Pedido de vista da ministra Cármen Lúcia suspendeu, nesta quarta-feira (3/8), a votação pelo Plenário do Supremo Tribunal Federal da Ação Direta de Inconstitucionalidade, em que se discute decreto do governo de São Paulo que centralizou nas distribuidoras de energia elétrica a cobrança do ICMS devido sobre a comercialização (compra e venda) dessa energia no mercado livre, em vez de cobrá-lo diretamente das comercializadoras. A ADI foi proposta pela Associação Brasileira dos Agentes Comercializadores de Energia Elétrica (Abraceel).

Nesta quarta-feira, a relatora do caso, ministra Ellen Gracie, trouxe seu voto pela declaração de inconstitucionalidade do decreto. Segunda ela, o ato inovou ao estabelecer substituição do responsável pelo recolhimento do ICMS (as distribuidoras, em vez das comercializadoras), sem que ela esteja expressamente prevista em lei. Com isso, ofende o disposto no artigo 5º, inciso II, segundo o qual “ninguém é obrigado a fazer ou a deixar de fazer alguma coisa senão em virtude de lei”.

Além disso, segundo a ministra, o decreto viola o artigo 150, inciso I, que veda à União, aos estados, ao Distrito Federal e aos municípios “exigir ou aumentar tributo sem lei que o estabeleça”.

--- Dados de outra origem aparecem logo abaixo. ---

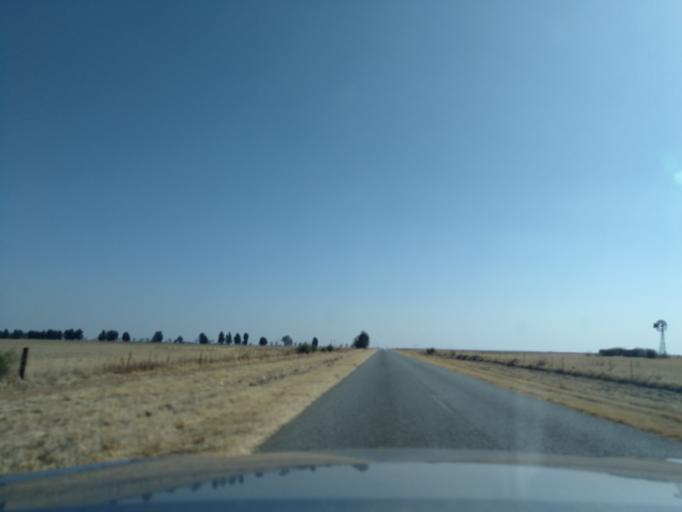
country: ZA
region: North-West
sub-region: Dr Kenneth Kaunda District Municipality
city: Orkney
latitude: -27.0644
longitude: 26.8324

Em seu voto, no entanto, tendo em vista a repercussão da matéria e o fato de que o ICMS sobre tais operações deve ser recolhido, independentemente de quem é a responsabilidade por isso, a ministra Ellen Gracie propôs a modulação da decisão, para que ela somente venha a produzir seus efeitos a partir da publicação do acórdão (decisão colegiada) proferido pela Suprema Corte.

O processo
A Abraceel questiona a constitucionalidade da alínea b do inciso I e dos parágrafos 2º e 3º, todos do artigo 425 do Decreto 45.490 , Regulamento do Imposto sobre Operações Relativas à Circulação de Mercadorias e sobre Prestação de Serviços de Transporte do Estado de São Paulo, com a redação dada pelo Decreto 54.177, de 30 de março de 2009.

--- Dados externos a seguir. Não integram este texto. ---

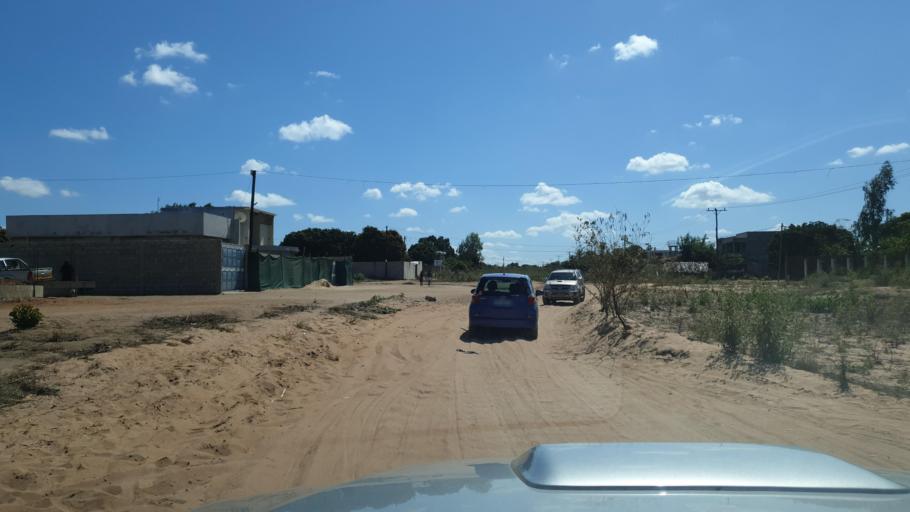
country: MZ
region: Nampula
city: Nampula
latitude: -15.1072
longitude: 39.2061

A entidade alega que as inovações trazidas pelo decreto violam o preceito constitucional do equilíbrio federativo, uma vez que o governo paulista teria invadido competência privativa da União para legislar sobre energia elétrica. Alega também ofensa aos princípios da legalidade, da capacidade contributiva, da legalidade tributária e da livre concorrência.

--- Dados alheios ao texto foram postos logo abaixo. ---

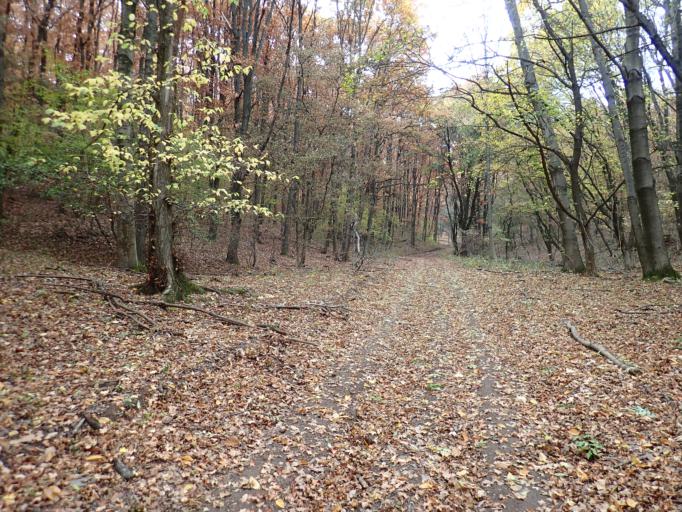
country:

Sustenta, ainda, que foi instituído, via decreto, um regime inédito de substituição tributária “lateral”, não previsto em lei, no qual o estado de São Paulo disponibiliza ao agente de distribuição (que não participa da negociação) o preço praticado pelos agentes vendedores de energia no ambiente de contratação livre.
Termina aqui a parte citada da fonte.